The Bush administration is banning arms sales from
the United States to Venezuela, America's fifth-largest foreign source for oil,
because of what it says is a lack of support by President Hugo Chavez's
government for counterterror activities.
Military sales to Venezuela are relatively small, comprising mainly spare
parts for warplanes, the U.S. action signaled Monday further deterioration in
U.S. relations with Venezuela. Still, Chavez shrugged it off and said he did not
plan to retaliate.
State Department spokesman Sean McCormack said Monday the United States was
worried about Venezuela's close relations with Iran and Cuba, both of which are
on the department's list of state sponsors of terror.
"If you have a reasonable or rational expectation that somehow information
that you share with them might make its way to just the groups that you're
trying to combat, that's certainly negative," McCormack said.

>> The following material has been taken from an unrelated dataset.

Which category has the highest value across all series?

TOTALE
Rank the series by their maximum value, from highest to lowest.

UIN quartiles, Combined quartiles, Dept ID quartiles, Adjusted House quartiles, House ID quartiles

He said the United States is also concerned about Venezuela's ties with two
leftist guerrilla groups in Colombia: the Revolutionary Armed Forces of
Colombia, or FARC, and the National Liberation Army, or ELN. Both have been
designated foreign terrorist organizations by the United States.

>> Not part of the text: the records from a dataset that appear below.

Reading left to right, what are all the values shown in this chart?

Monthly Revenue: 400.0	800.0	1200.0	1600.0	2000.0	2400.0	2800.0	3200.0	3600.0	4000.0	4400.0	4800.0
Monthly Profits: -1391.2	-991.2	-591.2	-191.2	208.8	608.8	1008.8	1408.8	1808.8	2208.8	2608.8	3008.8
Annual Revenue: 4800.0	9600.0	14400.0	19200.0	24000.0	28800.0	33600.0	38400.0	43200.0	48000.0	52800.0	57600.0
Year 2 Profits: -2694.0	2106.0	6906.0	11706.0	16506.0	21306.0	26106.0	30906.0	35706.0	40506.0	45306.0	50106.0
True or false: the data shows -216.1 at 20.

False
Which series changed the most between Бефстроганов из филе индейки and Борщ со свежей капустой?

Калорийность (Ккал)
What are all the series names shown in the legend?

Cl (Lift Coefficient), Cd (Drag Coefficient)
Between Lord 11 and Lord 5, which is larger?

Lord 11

Chavez, on a visit to London, dismissed the U.S. move as irrelevant. "This
doesn't matter to us at all," he told The Associated Press. He pledged efforts
to find a solution to the problem.
Labeling the United States an "irrational empire," Chavez said it has a
"great capacity to do harm to the countries of the world." Chavez previously has
called President George W. Bush a terrorist and has accused the United States of
plotting to overthrow him.
Earlier, at a London news conference, Chavez rejected U.S. claims that Iran's
nuclear program is aimed at producing a nuclear bomb. "I don't believe that the
United States or anyone else has the right ... to prohibit that a country have
nuclear energy," he said.
The arms sale ban affects U.S. sales and licensing for the export of defense
articles and services to Venezuela, including the transfer of defense items,
said Darla Jordan, a State Department spokeswoman.
State Department figures show Venezuelan purchases of U.S. defense equipment
in 2005 came to $33.9 million (euro26.4 million), of which $30.5 million
(euro23.8 million) was for C-130 cargo plane spare parts. It was not clear
whether such purchases will be barred under the new rules.

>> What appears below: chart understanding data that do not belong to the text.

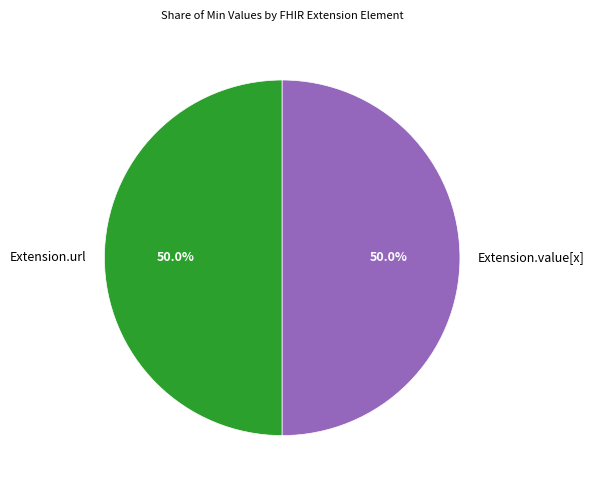

Do Extension.url and Extension.value[x] together represent more than half of the pie?

Yes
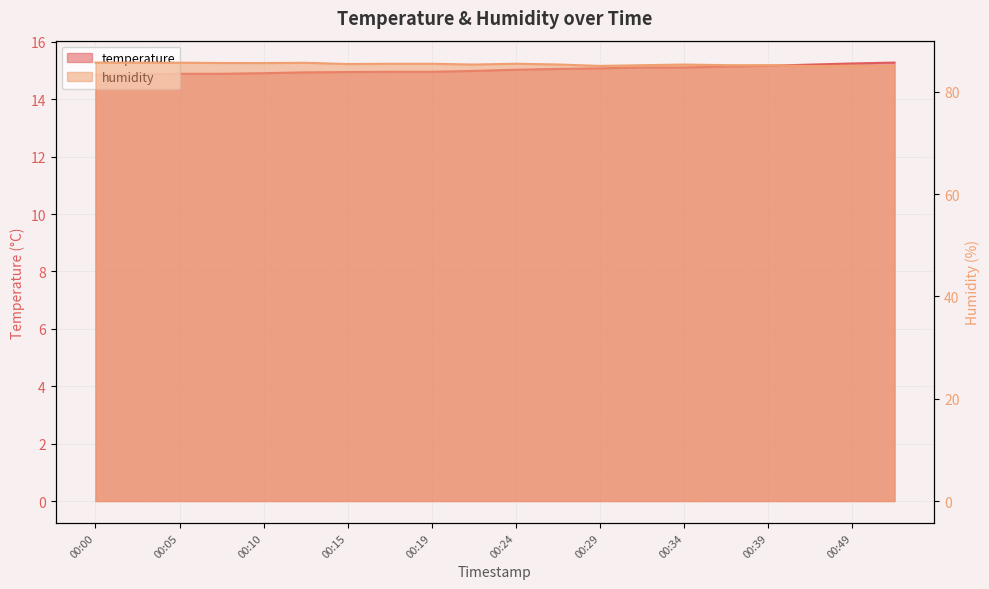

How many lines are shown in the chart?

2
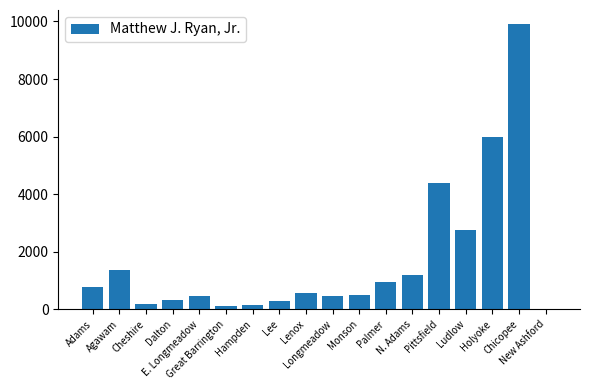

What is the maximum value shown in the chart?

9903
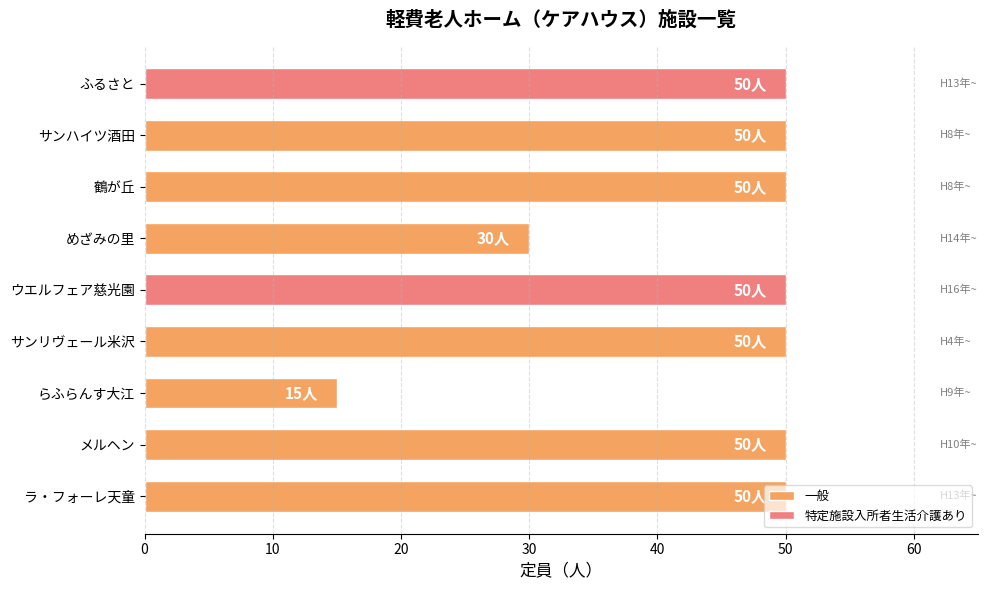

What is the approximate value at サンハイツ酒田?

50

The State Department has expressed concern in the past about what it contends
is an arms buildup by Venezuela, including the purchase of 100,000 rifles from
Russia.
The department took note Monday of Venezuela's "multibillion-dollar arms
acquisition program."
As far as U.S. sales are concerned, John Pike, director of the Virginia-based
defense think tank globalsecurity.org, said the primary impact would be the
cutoff of spare parts for the country's U.S.-made aircraft, which include F-5
Freedom Fighters, F-16 Falcons, cargo planes and helicopters.
Venezuela's air force has 277 aircraft, of which 177 are U.S.-made.
Significant numbers of U.S.-made aircraft are in Venezuela's army and navy, too,
Pike said.
Venezuela has accused the United States of pursuing a double standard on
terrorism. It points to the U.S. refusal to extradite Luis Posada Carriles, who
is wanted in Venezuela for the 1976 bombing of a Cuban passenger plane.
Posada, an anti-Castro Cuban, has denied involvement in the bombing, which
killed 73 people. He has been detained for the past year in Texas for illegally
entering the country.
Thomas Shannon, who heads the State Department's Latin America bureau, said
the administration had concluded that it could not tell Congress that Venezuela
was cooperating in counterterror activities in any meaningful way.
"This was a step we took with great reluctance," Shannon said in response to
a question during an appearance at George Washington University.
He also noted that the administration already had "decertified" Venezuela for
lack of cooperation in combating drug trafficking. "We are now at the same point
concerning terrorism," Shannon said.
Antoine Halff, an oil analyst at Fimat USA in New York, said it was too soon
to determine how the oil market would react, though he anticipated a possible
short-term increase in oil prices. He added that the United States has ample
supplies at the moment, and any potential retaliatory action by Venezuela would
be tempered by the fact that global demand appears to be weakening.
Indeed, crude-oil futures declined more than 3 percent
Monday, falling below $70 (euro54.58) a barrel, amid signs that high prices were
slowing consumption in the United States.